Тут Исхак дал волю гневу.
— Я не желаю, чтобы ты сравнивал меня с ворами! — крикнул он и повернул верблюдицу, не в силах больше терпеть.
Поистине, его враждебность к Юсуфу настолько сильна, что ее так просто не отбросишь. Если мальчик действительно прозорлив, то осознает святость и неприкосновенность взаимной неприязни. Стыдно, конечно, что при всем своем ученом высокомерии и раздражении он не рассердился на Зилла. По правде сказать, нельзя не испытывать отцовских чувств к юноше, столь чуждому злобе, столь поглощенному страстью, столь доверчивому. Ему следовало бы испытать на себе опустошительное влияние безответной любви, унижение конформизма, суетность славы и гордости, отчаяние смертного, и однажды — когда-нибудь — он даже, может быть, стал бы родным по духу. Сам Абуль-Атыйя некогда был оптимистом, начав поэтические труды с застольных песен хамрият и газелей — любовных стихов. Теперь его отделяла от них пропасть времени.

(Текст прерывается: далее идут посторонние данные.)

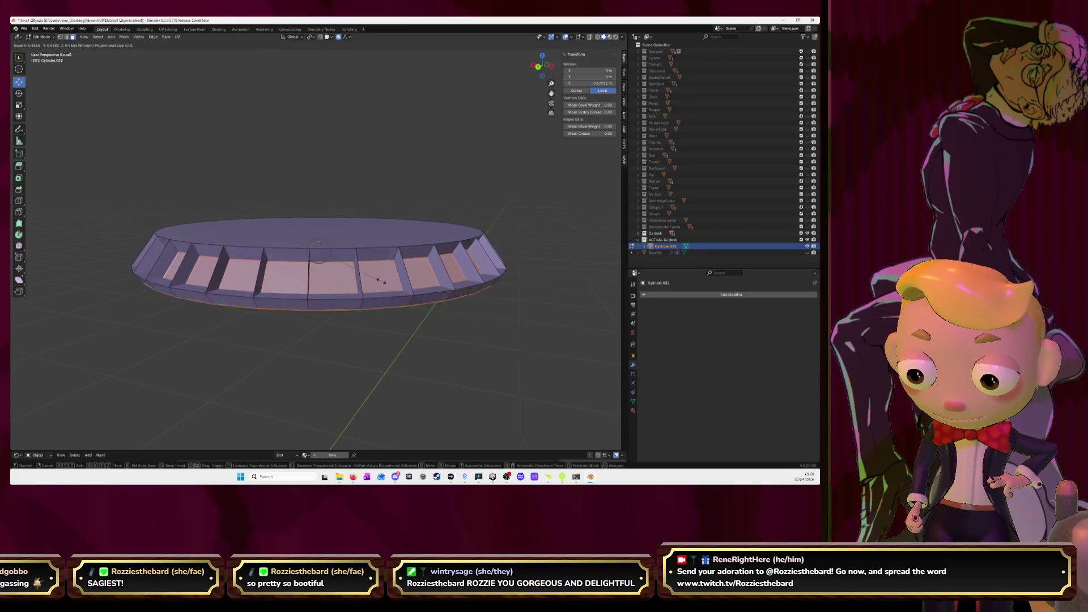
pyautogui.click(340, 272)
pyautogui.moveTo(340, 272)
pyautogui.mouseDown(button='middle')
pyautogui.moveTo(320, 268)
pyautogui.moveTo(374, 287)
pyautogui.mouseUp(button='middle')
# Step: Select a single rim face and nudge its edge slightly sideways along X
pyautogui.click(283, 292)
pyautogui.moveTo(443, 282)
pyautogui.mouseDown(button='middle')
pyautogui.moveTo(164, 269)
pyautogui.moveTo(242, 273)
pyautogui.mouseUp(button='middle')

С наступлением ночи звездная круговерть осветила пустыню зловещим серебристым светом, не затуманенным ни облаками, ни дымкой, в котором трепетали тени все более редкой растительности, а черные силуэты путников излучали сверхъестественное сияние. Исхак протер горевшие глаза, поморгал — оказалось, что это не галлюцинация.
— Здесь остановимся, — решил Касым на берегу пересохшего речного русла.
— Стало гораздо прохладней, — осторожно заметил Юсуф. — Может быть, лучше дальше идти?..
— А чего ночью видно? Можно проехать мимо, никто нас не заметит.
— Мы ведь ехали почти всю прошлую и позапрошлую ночь…
— Я тогда еще не сообразил.
— Может быть, уже мимо проехали.
— Я почувствовал бы, — заявил Касым без особой уверенности и решительно фыркнул. — Слезайте, отдохнем. Это приказ.
В безводном русле царила соблазнительная прохлада, живой красный огонь, разожженный из ветвей кустарника, привлек редкостное разнообразие насекомых: мошек, ярких жуков-скарабеев, пауков цвета ржавчины с болтавшимися брюшками.
— Говорят, если вдруг усомнишься в существовании Аллаха, разведи костер в пустыне, — сказал Зилл с неизменной улыбкой.
Он стоял перед костром, позабыв об усталости, обо всех своих сомнениях, по-прежнему оставаясь горящим маяком решимости и порядочности. Остальные уселись неправильным полукругом, держась в такой же близости друг к другу, в какой провели не один уже день, но слишком устав, чтоб думать об этом — у всех ломило тело, голова раскалывалась от яркого солнечного света. Днем впервые поели кислых сушеных фиников Шахрияра и его же толченой коры; уже чувствовалось, как организм борется с последствиями, ожидавшимися лишь к утру. Юсуф попробовал одной рукой подоить двух молочных верблюдиц, но животные сопротивлялись, шарахались, и ему удалось выдавить лишь несколько жалких капель. В последней надежде он принялся дуть во влагалище, чтоб спустить молоко. Исхак знал об этом приеме из грубых стихов Башара ибн-Бурда.
— Ну и картина, — заметил позабавленный на секунду Касым — Недолго свадьбы ждать.
— Молоко успокоит желудок, — заявил Юсуф, возвращаясь с неполной миской. — Всем надо глотнуть.